In creating the show, Baxter knew she wanted to set it in a workplace as opposed to a family home, in contrast with her previous work (such as the hit 1980s sitcom Family Ties). She and her colleagues considered settings including a fashion magazine, an advertising agency and a newspaper before deciding on a school.

Baxter was also one of the show's executive producers, along with Thompson, whose parents and sister were teachers, and Gary Murphy.

==Response==
The Faculty premiered on Wednesday, March 13, 1996 as a midseason replacement.

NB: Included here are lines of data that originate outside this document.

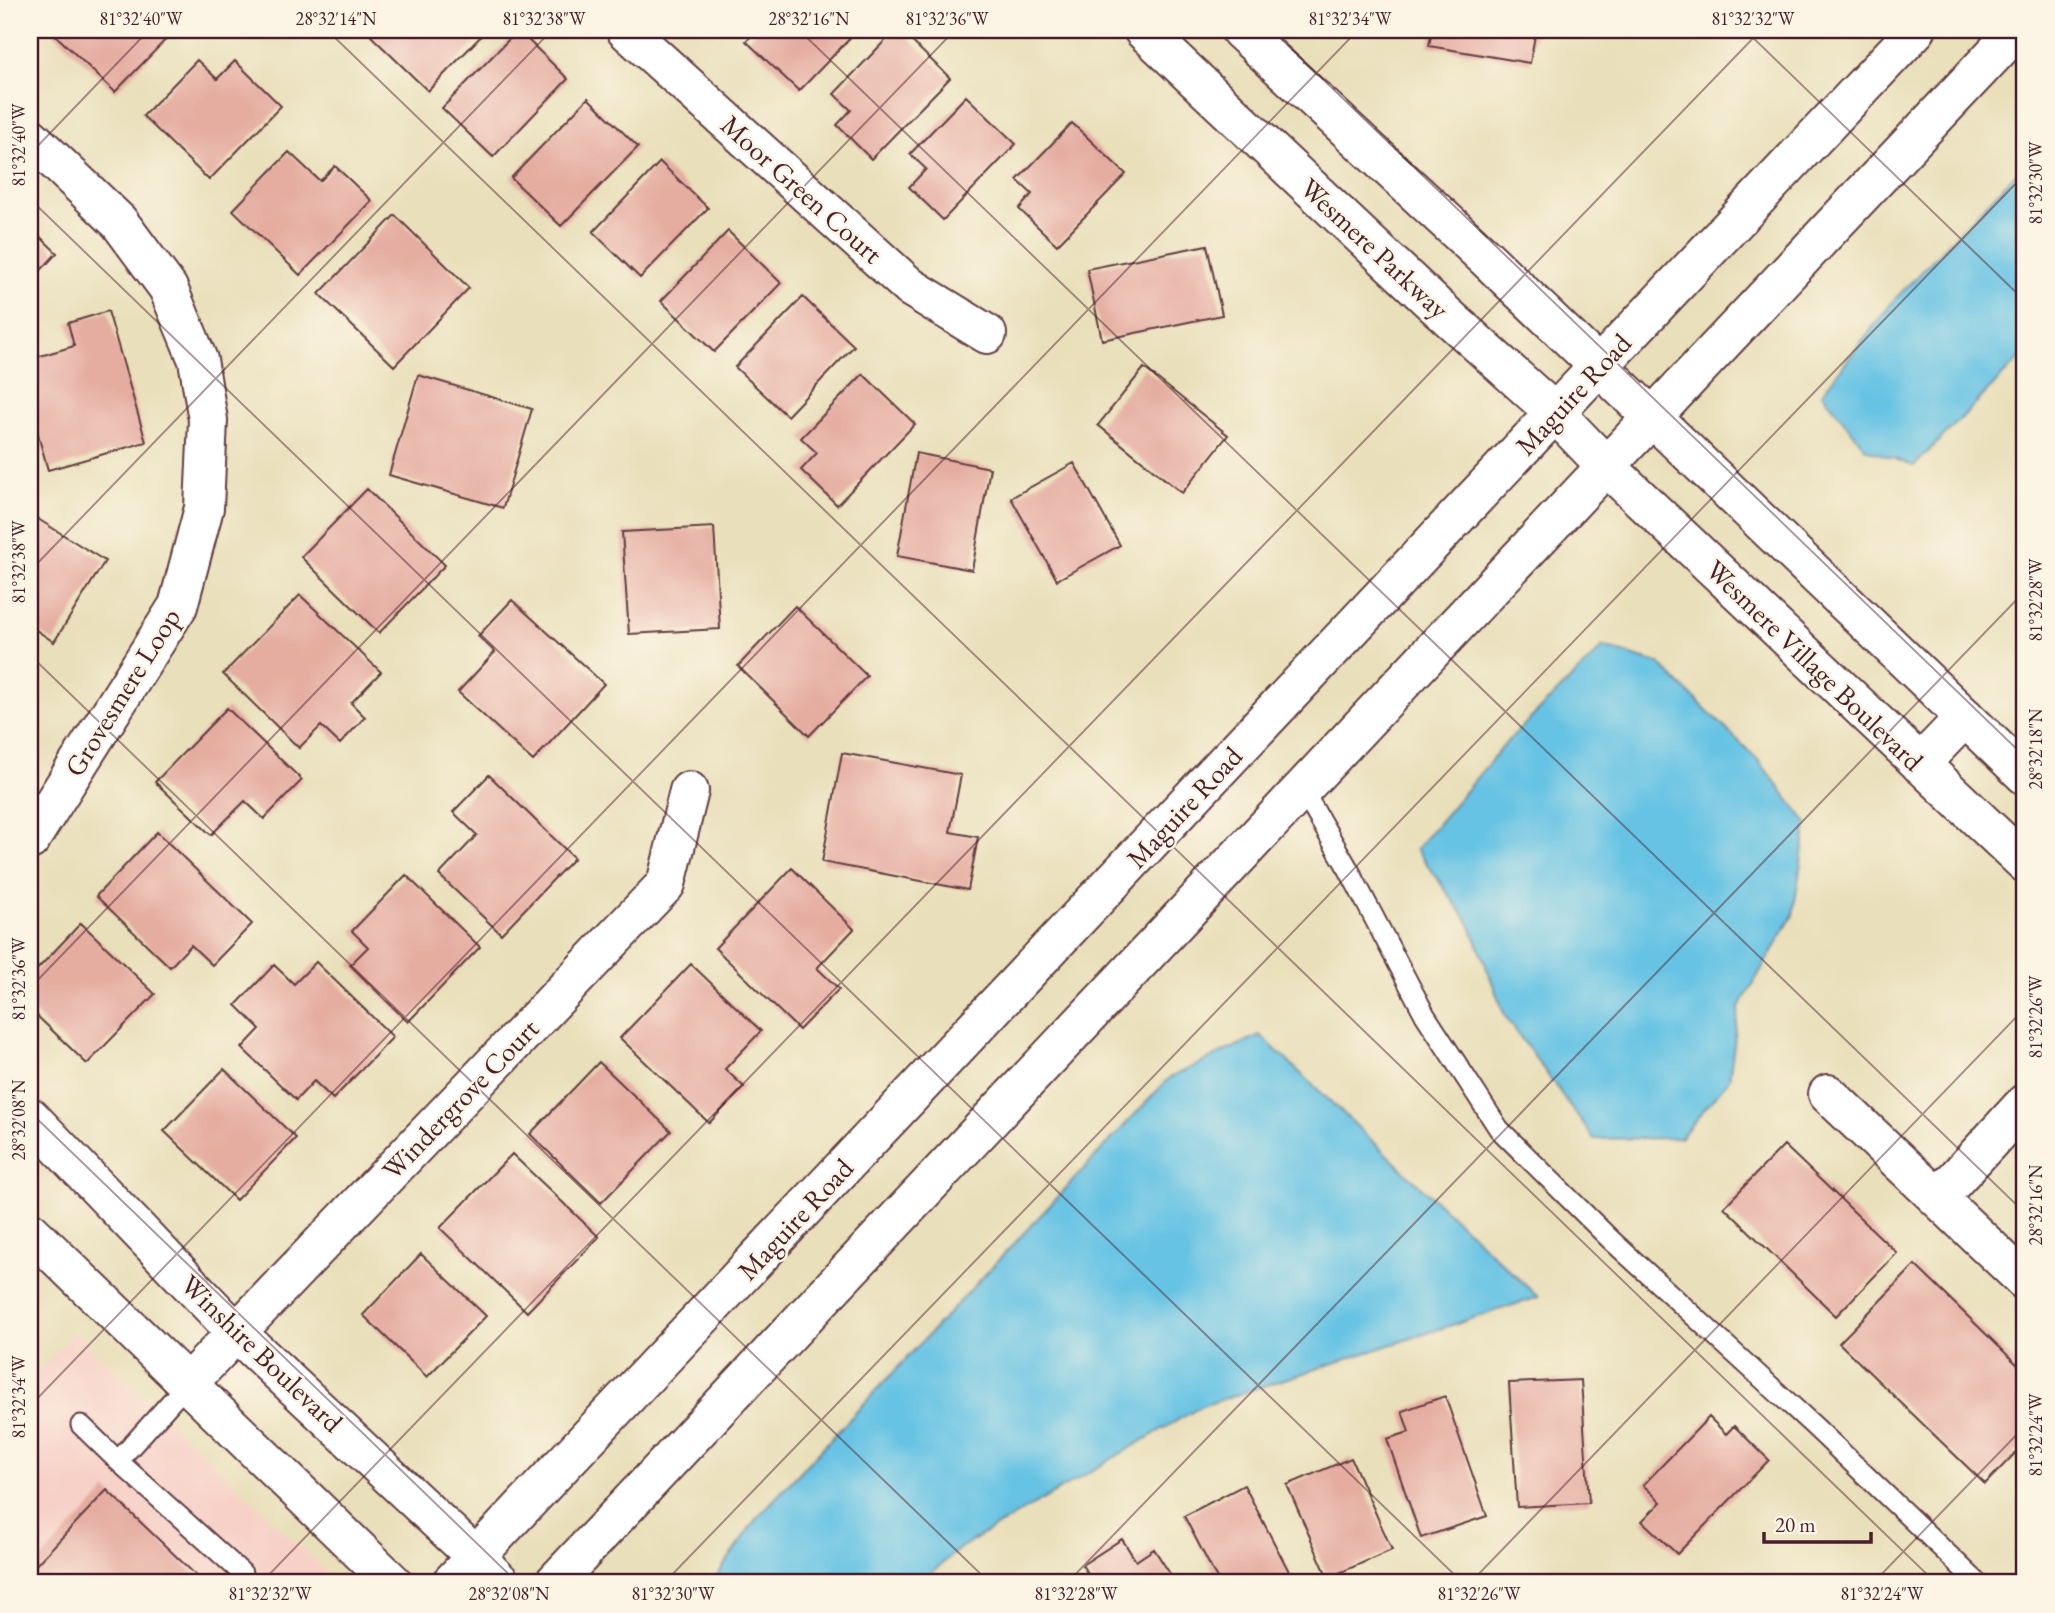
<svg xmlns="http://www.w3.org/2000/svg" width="2055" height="1613" viewBox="0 0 2055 1613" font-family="'EB Garamond',serif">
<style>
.built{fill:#f7d1c8}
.water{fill:#66c3e4;stroke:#587188;stroke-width:2}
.building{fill:#e5aca0}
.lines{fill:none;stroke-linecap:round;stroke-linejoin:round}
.lane-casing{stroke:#623c40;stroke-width:23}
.street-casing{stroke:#623c40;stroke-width:42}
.secondary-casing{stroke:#623c40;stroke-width:42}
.lane{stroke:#fff;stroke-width:19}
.street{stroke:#fff;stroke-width:38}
.secondary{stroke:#fff;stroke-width:38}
.ticks{fill:none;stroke:#4a1f2b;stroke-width:2;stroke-opacity:0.45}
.labels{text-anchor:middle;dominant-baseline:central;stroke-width:5;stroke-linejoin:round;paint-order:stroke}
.street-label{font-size:28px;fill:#4a1f2b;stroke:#fcf5e5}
.neatline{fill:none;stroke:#4a1f2b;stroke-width:2.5}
.ticks-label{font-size:18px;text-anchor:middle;fill:#4a1f2b}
</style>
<rect width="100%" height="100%" fill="#fcf5e5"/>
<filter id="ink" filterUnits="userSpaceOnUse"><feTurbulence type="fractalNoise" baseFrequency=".0143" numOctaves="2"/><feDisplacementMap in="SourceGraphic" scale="14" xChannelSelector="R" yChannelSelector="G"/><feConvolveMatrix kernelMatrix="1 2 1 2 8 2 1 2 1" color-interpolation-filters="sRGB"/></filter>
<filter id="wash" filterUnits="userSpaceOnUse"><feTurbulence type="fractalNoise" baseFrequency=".00686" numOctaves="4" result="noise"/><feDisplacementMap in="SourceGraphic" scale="28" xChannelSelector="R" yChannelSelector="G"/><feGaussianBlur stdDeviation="1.57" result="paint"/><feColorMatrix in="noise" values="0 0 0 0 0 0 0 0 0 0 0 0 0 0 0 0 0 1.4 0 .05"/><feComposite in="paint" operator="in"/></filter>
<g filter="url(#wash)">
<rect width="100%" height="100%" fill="#e9dfba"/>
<path class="built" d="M75 1333 338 1583H30V1381Z"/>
<path class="water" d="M2025 164V353L1914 466 1866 449 1822 393 1894 300Z
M1603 647 1658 663 1758 760 1807 823 1793 915 1739 1008 1729 1080 1680 1138 1594 1139 1505 1016 1470 924 1416 849 1507 742Z
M1260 1035 1538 1297 1202 1406 960 1548 920 1583H712L756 1519 1169 1078Z"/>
<g id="blocks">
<path class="building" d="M50 30H175L115 92Z
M378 30H487L428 91 371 36Z
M518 30 568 79 493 157 442 108Z
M757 30H858L799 91 746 41Z
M895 30H900L950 78 871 159 837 125 851 110 834 94Z
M1432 30H1536L1530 63 1429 46Z
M197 60 217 79 235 61 281 106 209 180 143 116Z
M966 96 1016 144 943 220 909 187 926 169 910 154Z
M588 98 638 147 561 226 511 178Z
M1072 123 1126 174 1057 245 1019 209 1032 194 1017 180Z
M289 152 320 181 335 166 372 201 300 275 233 210Z
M660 162 708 208 640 278 593 232Z
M395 215 469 288 394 366 319 294Z
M30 227 57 253 30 282Z
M728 231 781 283 714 352 661 301Z
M1207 245 1222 315 1102 340 1087 269Z
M803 297 854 346 787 416 735 367Z
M108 311 146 442 48 470 30 406V359L74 346 68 323Z
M1144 368 1228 435 1182 493 1098 425Z
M863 374 915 424 837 505 801 470 817 453 801 438Z
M418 375 532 409 503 508 389 475Z
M916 453 990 468 972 570 897 556Z
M1074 463 1120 545 1057 580 1011 498Z
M367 489 445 565 379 633 301 557Z
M30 514 105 561 54 642 30 626Z
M714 527 720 629 629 634 622 532Z
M300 595 381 672 351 703 365 717 340 744 321 726 299 748 223 674Z
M512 600 604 684 533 761 458 692 495 652 478 636Z
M795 606 867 676 809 736 738 666Z
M227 708 302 780 264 819 245 801 211 835 155 782Z
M842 753 961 775 950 832 978 837 968 890 822 862Z
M489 775 574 858 501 934 439 875 477 835 453 812Z
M157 832 252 924 212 965 191 945 170 967 96 896Z
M792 868 854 929 817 968 839 989 799 1030 715 948Z
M406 875 480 947 408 1022 350 965 368 947 352 931Z
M81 923 155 994 87 1064 30 1009V977Z
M316 962 393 1037 333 1099 314 1081 296 1100 242 1048 260 1029 236 1005 274 965 294 984Z
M691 964 761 1031 725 1069 744 1087 709 1123 620 1038Z
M599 1062 671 1131 601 1203 530 1134Z
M224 1069 296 1138 236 1200 164 1131Z
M1784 1145 1897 1253 1836 1316 1724 1207Z
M512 1154 599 1237 527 1312 440 1228Z
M421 1254 486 1316 427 1377 363 1315Z
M1915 1265 2025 1372V1443L1985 1484 1839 1343Z
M1581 1380 1589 1503 1517 1507 1509 1383Z
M1445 1396 1487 1516 1421 1538 1387 1439 1409 1432 1402 1411Z
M1709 1417 1726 1434 1734 1426 1769 1460 1677 1554 1642 1521 1661 1502 1643 1485Z
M1351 1458 1392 1550 1328 1578 1287 1485Z
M1244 1485 1295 1583H1219L1184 1516Z
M107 1490 204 1583H41L30 1571Z
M1122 1539 1136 1561 1154 1549 1176 1583H1094L1082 1565Z
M1804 1579 1805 1583H1756V1581Z"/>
</g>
</g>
<g filter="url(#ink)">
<use href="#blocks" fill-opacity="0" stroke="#623c40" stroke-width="2"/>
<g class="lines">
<defs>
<path id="lane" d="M1302 789 1349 870 1425 1015 1499 1129 1610 1239 1815 1427 1978 1583
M187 1384 118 1461 242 1573
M81 1425 118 1461"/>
<path id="street" d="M626 30 910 287 987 334
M1143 30 1435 305 1555 413 1606 466 2025 863
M1240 30 1486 258 2025 775
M30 137 119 222 168 288 198 360 208 420 204 508 178 606 30 840
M1920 764 1965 717
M1828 1094 2025 1281
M30 1117 237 1333 476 1557 501 1583
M1938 1198 2025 1103
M30 1231 393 1583
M187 1384 666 884 689 791"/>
<path id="secondary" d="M451 1583 1916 30
M554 1583 2017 30"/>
</defs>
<use href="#lane" class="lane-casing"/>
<use href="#street" class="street-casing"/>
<use href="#secondary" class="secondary-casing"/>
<use href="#lane" class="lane"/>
<use href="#street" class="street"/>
<use href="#secondary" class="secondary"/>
</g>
</g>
<path class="ticks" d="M327 30 1936 1583M799 30 2025 1213M1272 30 2025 757M1745 30 2025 301M30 154 149 30M30 199 1463 1583M30 571 552 30M30 655 990 1583M30 988 955 30M30 1112 518 1583M30 1406 1358 30M30 1568 45 1583M261 1583 1761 30M664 1583 2025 174M1067 1583 2025 591M1470 1583 2025 1008M1873 1583 2025 1426"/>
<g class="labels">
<g class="street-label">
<text transform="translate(802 189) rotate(42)">Moor Green Court</text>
<text transform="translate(1375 248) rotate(43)">Wesmere Parkway</text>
<text transform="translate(1573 394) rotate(-47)">Maguire Road</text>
<text transform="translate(1815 665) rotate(44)">Wesmere Village Boulevard</text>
<text transform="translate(122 692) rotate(-58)">Grovesmere Loop</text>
<text transform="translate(1184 807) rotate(-47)">Maguire Road</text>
<text transform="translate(460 1099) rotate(-46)">Windergrove Court</text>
<text transform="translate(795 1219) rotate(-47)">Maguire Road</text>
<text transform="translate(262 1353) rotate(44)">Winshire Boulevard</text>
</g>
</g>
<rect width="2055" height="1613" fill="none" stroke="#fcf5e5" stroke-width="77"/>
<path d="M1764 1532v10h107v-10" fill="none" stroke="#4a1f2b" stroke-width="3.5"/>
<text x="1775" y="1532" font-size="21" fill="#4a1f2b" stroke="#fcf5e5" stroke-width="5" paint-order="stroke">20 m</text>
<rect x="38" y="38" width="1978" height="1536" class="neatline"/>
<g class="ticks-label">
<text x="141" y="25">81°32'40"W</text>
<text x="336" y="25">28°32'14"N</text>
<text x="544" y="25">81°32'38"W</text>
<text x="809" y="25">28°32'16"N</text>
<text x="947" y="25">81°32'36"W</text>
<text x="1350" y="25">81°32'34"W</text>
<text x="1753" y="25">81°32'32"W</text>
<text transform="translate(19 145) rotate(-90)" y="6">81°32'40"W</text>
<text transform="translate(2036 183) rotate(-90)" y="6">81°32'30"W</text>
<text transform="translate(19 562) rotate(-90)" y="6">81°32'38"W</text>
<text transform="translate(2036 600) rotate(-90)" y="6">81°32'28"W</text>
<text transform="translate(2036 749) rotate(-90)" y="6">28°32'18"N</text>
<text transform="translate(19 979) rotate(-90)" y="6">81°32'36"W</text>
<text transform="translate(2036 1017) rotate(-90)" y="6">81°32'26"W</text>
<text transform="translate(19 1120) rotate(-90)" y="6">28°32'08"N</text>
<text transform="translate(2036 1205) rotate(-90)" y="6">28°32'16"N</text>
<text transform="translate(19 1397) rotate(-90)" y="6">81°32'34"W</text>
<text transform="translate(2036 1435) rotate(-90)" y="6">81°32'24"W</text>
<text x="270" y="1600">81°32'32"W</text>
<text x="509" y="1600">28°32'08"N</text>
<text x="673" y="1600">81°32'30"W</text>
<text x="1076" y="1600">81°32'28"W</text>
<text x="1479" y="1600">81°32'26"W</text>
<text x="1882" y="1600">81°32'24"W</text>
</g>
</svg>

Reviews of the show were generally unfavorable. Matt Roush of USA Today said The Faculty "fails the critical tests of originality and pungency," although he called Baxter the show's "one unmistakable asset." Howard Rosenberg of the Los Angeles Times said the sitcom was "of light merit," comparing its characters unfavorably to the funnier school personalities of The Simpsons. Frederic Biddle of The Boston Globe was particularly negative, calling Baxter a failure as a physical comedian and decrying "the stick-figure boobies who pass for supporting characters."

In contrast, The San Diego Union-Tribunes John Freeman praised the show, calling its ensemble cast "notably strong" and naming Shulman and Goetz as stand-outs.

The Faculty won its time slot with its premiere episode, placing 34th in the weekly Nielsen ratings.